NEWS
Les actualités
 d’ADHEOS

 Hier, pour la première fois, un ancien déporté homosexuel a reçu la Légion d’honneur. Une cérémonie qui a permis à Rudolf Brazda de témoigner une nouvelle fois de son calvaire face à des collégiens.
 
 La République aura mis le temps, mais elle y a mis les formes. Hier, Rudolf Brazda, probablement le dernier triangle rose encore en vie, a reçu la Légion d’honneur. Décernée ce week-end sur le contingent de François Fillon, la distinction lui a été remise dans un collège de Puteaux (92). Et tout le barnum des cérémonies du genre avait été déployé: cortège avec jeep militaire et traction, portrait géant de De Gaulle devant le collège, haies d’honneur d’anciens combattants et d’ados pour une arrivée au son du Chant des partisans, le tout en présence d’élus et de personnalités.
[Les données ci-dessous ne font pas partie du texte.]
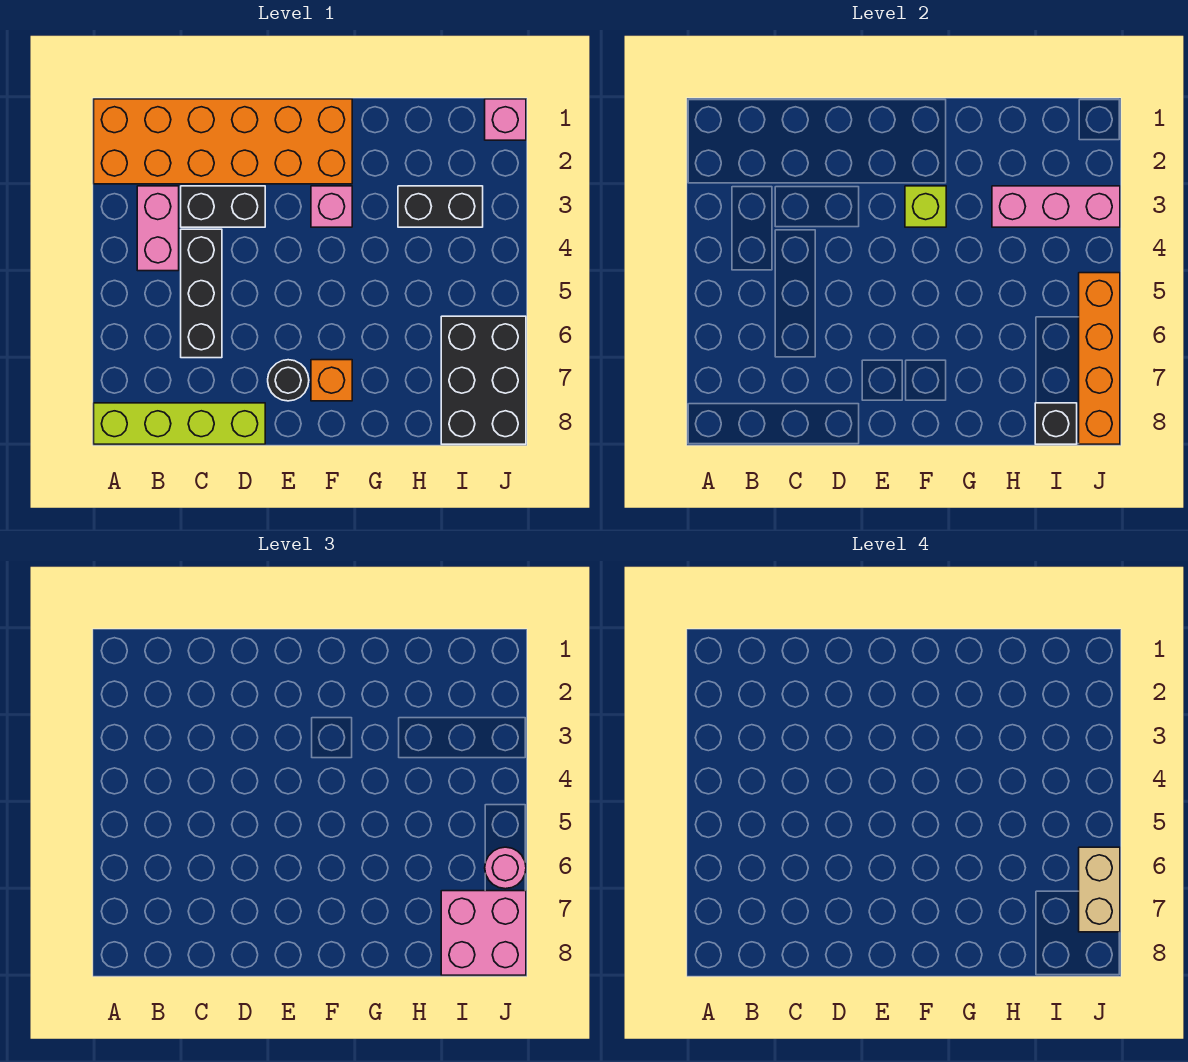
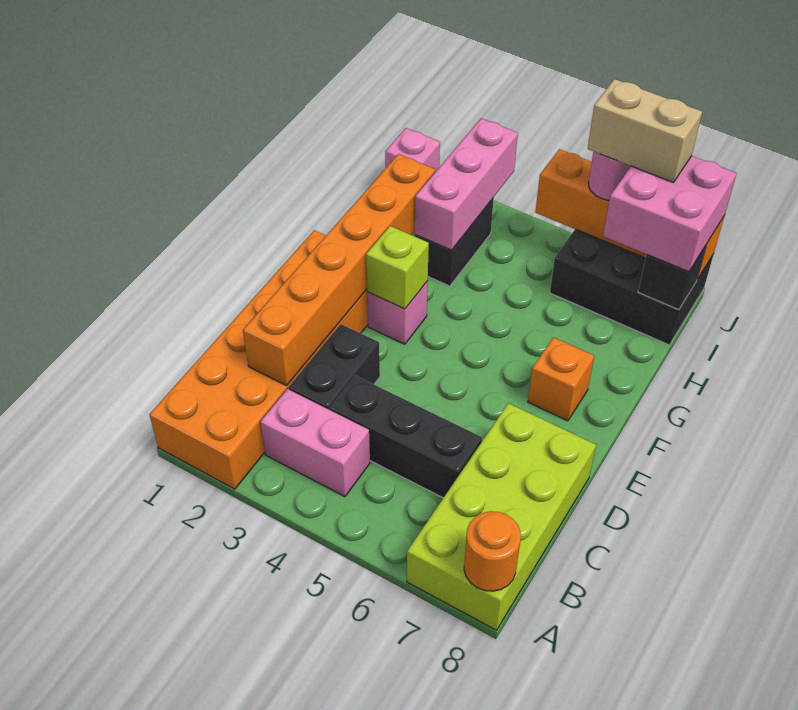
lime brick A8:D8 level 1 -> lime brick A7:D8 level 1
none -> orange round brick A8 level 2
none -> orange brick C2:H2 level 2
black round brick E7 level 1 -> none

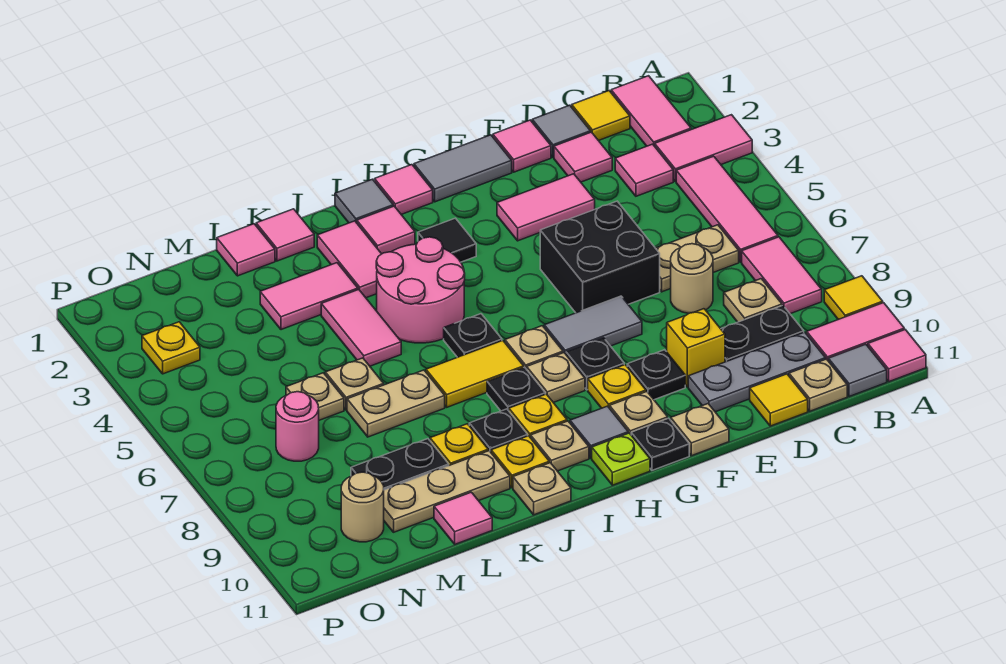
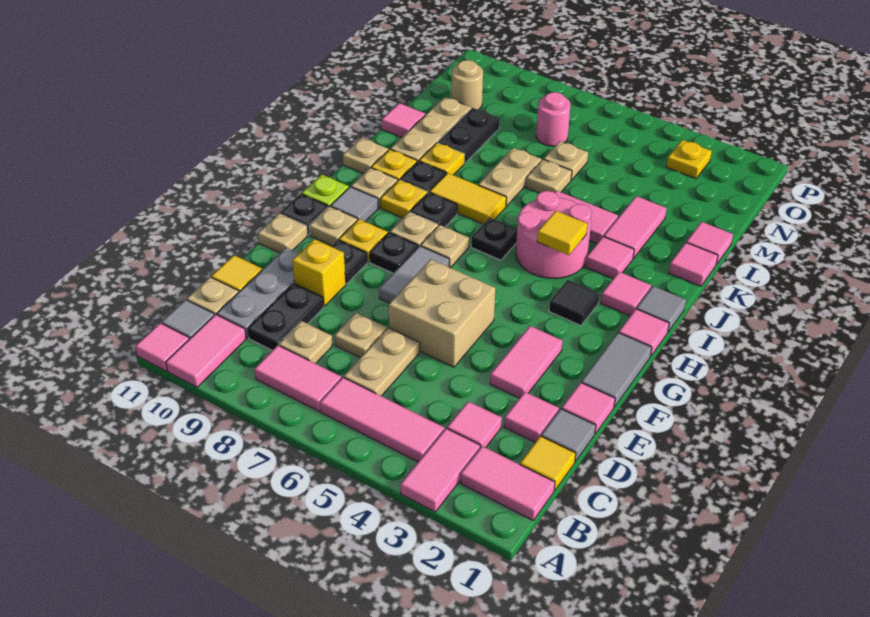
yellow tile A9 level 1 -> yellow tile I4 level 2
tan round brick D7 level 1 -> tan plate D7 level 1
black brick E5:F6 level 1 -> tan brick E5:F6 level 1
yellow tile I7:J7 level 1 -> yellow tile J7:J8 level 1
pink tile J2:J3 level 1 -> pink tile J3 level 1

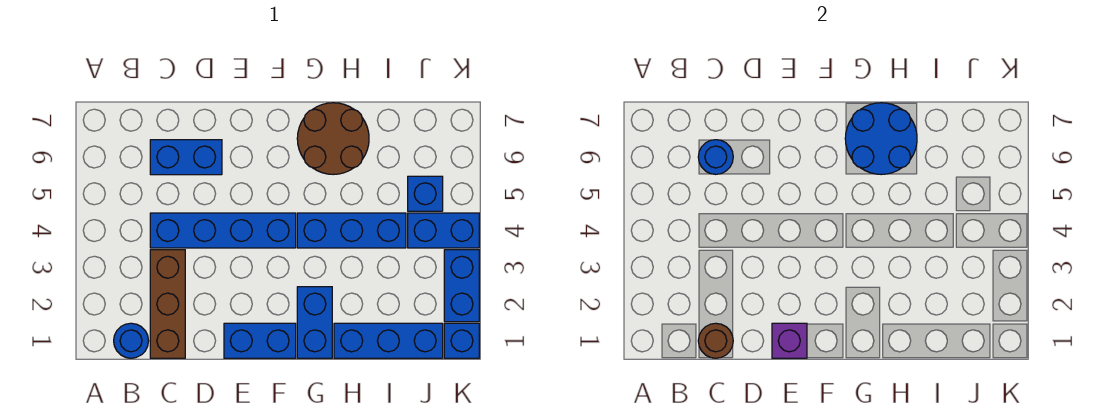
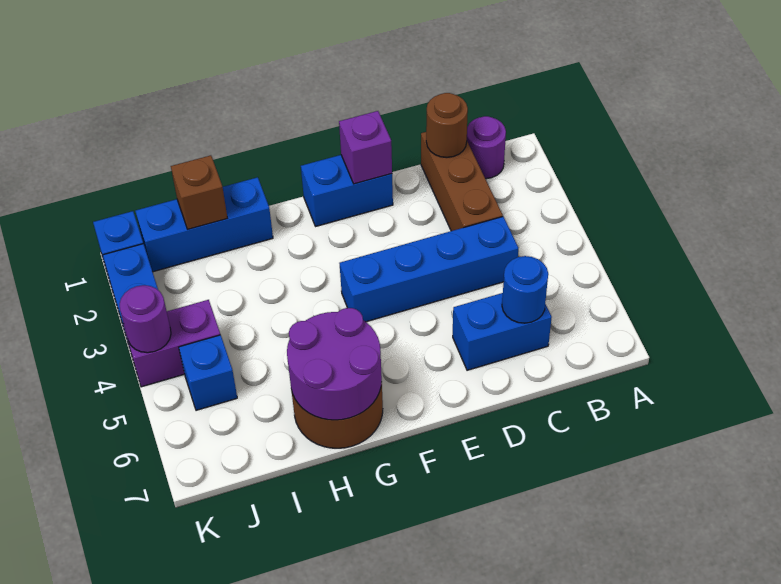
blue round brick B1 level 1 -> purple round brick B1 level 1
blue brick G1:G2 level 1 -> none
blue brick G4:I4 level 1 -> none
blue round brick G6:H7 level 2 -> purple round brick G6:H7 level 2
none -> brown brick I1 level 2
blue brick J4:K4 level 1 -> purple brick J4:K4 level 1
none -> purple round brick K4 level 2

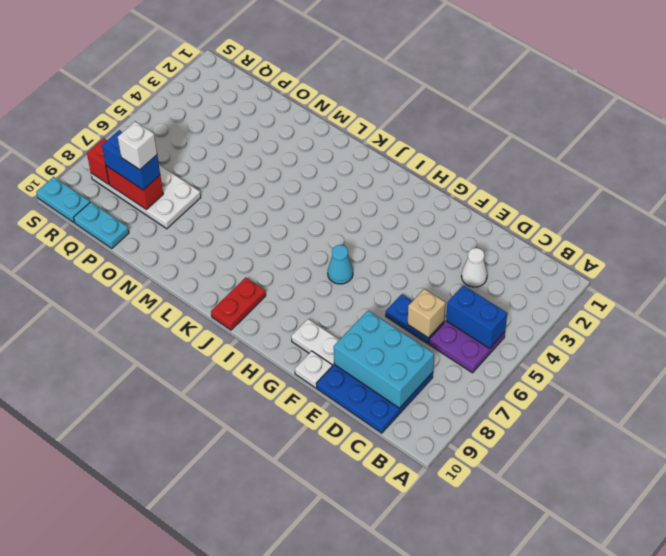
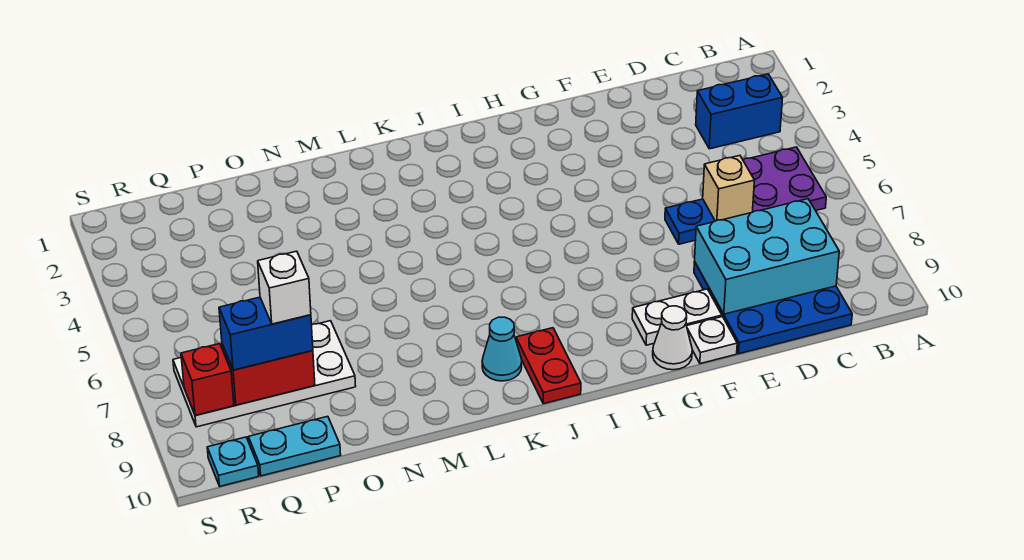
blue brick B5:C5 level 2 -> blue brick B3:C3 level 1
white cone D3 level 1 -> white cone G10 level 1
cyan cone H6 level 1 -> cyan cone K9 level 1
cyan plate R10:S10 level 1 -> cyan plate R10 level 1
Parmi eux, le conseiller régional d’Ile-de-France Jean-Luc Romero (lire son discours), la députée-maire UMP de Puteaux, Joëlle Ceccaldi-Raynaud (condamnée par le passé pour diffamation homophobe…), l’ancien résistant René Aubrac et Marie-José Chombart de Lauwe, Présidente de la Fondation pour la Mémoire de la Déportation.

 
 
Après la diffusion d’un petit film à la gloire de la municipalité de Puteaux, Marie-José Chombart de Lauwe a pu ouvrir la cérémonie, et rappeler que les nazis «avaient une image bestiale de l’homosexualité, qu’ils considéraient comme une maladie et une perversion. Dans les camps, les homosexuels ont subi les pires crimes, des castrations, des expérimentations médicales ou des lobotomies.» Surtout, elle a estimé que «la mémoire oubliée des triangles roses était enfin reconnue et transmise».
 
«Au nom de tous ceux qui ont souffert»

 
Pour Rudolf Brazda, 98 ans, c’est peut-être l’essentiel. Même s’il se déplace péniblement, il témoigne toujours infatigablement de son histoire, pour la transmettre à tout prix aux jeunes générations et briser l’amnésie collective. Avant même d’être promu Chevalier de la Légion d’honneur, il avait prévu une visite dans ce collège, pour dialoguer avec les ados. Et après avoir reçu sa distinction, «au nom de tous ceux qui ont souffert», il a répondu aux questions d’élèves de 4e et de 3e.
 
Pour eux, ce pan de l’histoire du nazisme, quasi absent des manuels scolaires, était souvent méconnu, et sa découverte a été un choc. Leur prof d’histoire a longuement travaillé en amont, préparé une exposition sur les déportations des homosexuels, et avoue avoir été agréablement surpris par l’implication de ses classes. La voix fatiguée, Rudolf Brazda leur a raconté son calvaire, ses arrestations en Allemagne puis en Tchécoslovaquie, son arrivée à Buchenwald en 1942 et le souvenir qui ne l’a jamais quitté de la désinfection qu’il a subie le premier jour, son dégoût pour «l’hypocrisie» des nazis, le jour où il a échappé aux marches de la mort juste avant la libération du camp, ou son retour à la vie, avec son compagnon, à Mulhouse.
 
«Marque de civilisation»
«Si on ne l’avait pas rencontré, on n’aurait rien su de tout ça, expliquent trois collégiens à l’issue de la cérémonie. Maintenant, il faut qu’on en parle aux autres, pour que cela se sache.» Coutumier des cérémonies en honneur aux victimes de la guerre, René Aubrac avoue n’en «avoir jamais vécu une comme celle-là. En revenant de déportation, nos camarades ont évoqué les triangles roses, puis ils ont été oubliés. C’est une grande marque de civilisation de les reconnaître.»
 
Reste à savoir si cette reconnaissance ira jusqu’à une place officielle pour les hommages aux Triangles roses dans toutes les cérémonies de la Journée nationale du souvenir de la déportation, le dernier dimanche d’avril.